Hundreds of Congress of South African Trade Unions (Cosatu) members marched to Absa head office in Johannesburg on Thursday to hand over a memorandum of demands, calling for the bank to repay bailout money paid to Bankorp by the Reserve Bank during apartheid.
Cosatu said the bank has been involved in a number of controversial activities that are "detrimental to the wellbeing of the country's economy".
The Competition Commission in February referred a case of collusion to the Tribunal for prosecution against 17 banks including Absa, Standard Bank and Investec.
The commission said it found that respondents had a general agreement to collude on prices in relation to currency trading involving US dollar/rand currency pair.

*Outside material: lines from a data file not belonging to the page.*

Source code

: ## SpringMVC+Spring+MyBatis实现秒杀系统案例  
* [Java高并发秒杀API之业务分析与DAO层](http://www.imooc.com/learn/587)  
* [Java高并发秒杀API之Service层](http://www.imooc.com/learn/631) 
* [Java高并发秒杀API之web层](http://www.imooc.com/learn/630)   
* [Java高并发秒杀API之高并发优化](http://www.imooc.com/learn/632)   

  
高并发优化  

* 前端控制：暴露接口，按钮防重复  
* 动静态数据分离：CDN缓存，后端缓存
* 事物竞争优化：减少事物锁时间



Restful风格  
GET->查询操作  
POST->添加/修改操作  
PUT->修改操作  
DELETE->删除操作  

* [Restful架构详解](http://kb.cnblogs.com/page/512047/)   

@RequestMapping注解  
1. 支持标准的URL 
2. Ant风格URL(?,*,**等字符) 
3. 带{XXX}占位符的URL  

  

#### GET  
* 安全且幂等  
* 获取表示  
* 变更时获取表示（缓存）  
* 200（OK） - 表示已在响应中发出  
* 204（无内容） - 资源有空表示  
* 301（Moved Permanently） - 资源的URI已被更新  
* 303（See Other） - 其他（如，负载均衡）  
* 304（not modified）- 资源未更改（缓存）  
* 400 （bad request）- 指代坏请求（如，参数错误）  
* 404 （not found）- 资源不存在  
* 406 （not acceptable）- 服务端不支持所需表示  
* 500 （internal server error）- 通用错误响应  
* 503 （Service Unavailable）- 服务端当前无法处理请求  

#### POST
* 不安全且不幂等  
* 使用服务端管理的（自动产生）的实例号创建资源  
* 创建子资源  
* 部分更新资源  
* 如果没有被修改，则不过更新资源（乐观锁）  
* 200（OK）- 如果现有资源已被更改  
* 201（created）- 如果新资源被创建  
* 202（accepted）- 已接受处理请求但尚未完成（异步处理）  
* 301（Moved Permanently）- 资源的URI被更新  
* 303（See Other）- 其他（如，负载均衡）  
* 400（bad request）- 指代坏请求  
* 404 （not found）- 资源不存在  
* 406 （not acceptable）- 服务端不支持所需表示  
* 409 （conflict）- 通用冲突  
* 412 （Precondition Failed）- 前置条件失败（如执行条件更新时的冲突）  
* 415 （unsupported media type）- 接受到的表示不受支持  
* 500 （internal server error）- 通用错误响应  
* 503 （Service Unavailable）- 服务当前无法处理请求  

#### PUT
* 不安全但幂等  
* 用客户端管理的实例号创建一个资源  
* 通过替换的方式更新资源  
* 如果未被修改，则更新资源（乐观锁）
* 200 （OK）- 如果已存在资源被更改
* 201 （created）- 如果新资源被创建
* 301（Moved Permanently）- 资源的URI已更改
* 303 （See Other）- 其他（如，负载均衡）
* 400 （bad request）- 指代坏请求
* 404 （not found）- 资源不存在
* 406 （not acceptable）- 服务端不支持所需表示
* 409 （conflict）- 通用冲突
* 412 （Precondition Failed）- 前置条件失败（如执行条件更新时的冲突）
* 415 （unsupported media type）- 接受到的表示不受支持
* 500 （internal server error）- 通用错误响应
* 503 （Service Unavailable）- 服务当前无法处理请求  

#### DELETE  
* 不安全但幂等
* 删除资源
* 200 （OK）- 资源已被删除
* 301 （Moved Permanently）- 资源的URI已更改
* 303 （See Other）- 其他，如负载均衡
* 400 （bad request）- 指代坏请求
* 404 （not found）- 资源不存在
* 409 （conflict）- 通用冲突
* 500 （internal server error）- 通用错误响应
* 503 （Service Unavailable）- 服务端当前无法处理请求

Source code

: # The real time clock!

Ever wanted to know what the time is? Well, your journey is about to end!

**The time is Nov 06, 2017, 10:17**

Cosatu's Gauteng provincial chairperson Vusi Monyela said they had strategically chosen to march to Absa because the bank did not only collude, but also benefited from loans that belonged to South Africans.
Series of bailouts
"We think that the country has been robbed of its resources during that time and Absa must take responsibility and pay it back. When the collusion case emerged, it added to the damage that Absa has already done," said Monyela.
Between 1985 and 1993, the apartheid government provided Bankorp with a series of bailouts, through the Reserve Bank, to offset loans that threatened the Bankorp's survival. Absa took over Bankorp in 1992.
Monyela said they will be going to other banks implicated in the collusion in the near future but they felt the need to start with Absa because of its involvement in both collusion and bailouts.
"We will be going to other banks by the way. We will be going to the stock exchange and to everybody who has made the economy and the working class to bleed. This is the beginning of the struggle to recoup what is owed to the working class and the poor by these big banks," said Monyela.
In an earlier statement, Cosatu said it believed that Absa symbolised everything wrong with the structure of this country's economy.
"They are still yet to pay back the full amount plus interests of the bailouts provided to Bankorp by the Reserve Bank from 1985 to 1992," read a statement from Cosatu.
"Absa is a symbol of all those who inherited privilege and ill-gotten gains of the past. This is the corruption that has left the country with no resources to fund free education," said Cosatu in a statement.
Cosatu's demands included the call for a full pay-out of the loans with interest and an inquiry into the executive members of the big banks involved in the collusion case.
Cosatu has given them 48 hours to respond.
Monyela said the march was a success. The march followed a shop steward council meeting that was held at the Johannesburg City Hall that met to discuss the upcoming campaigns and the decisions by the federation.
They have made a call to all workers to join May Day celebrations on May 1.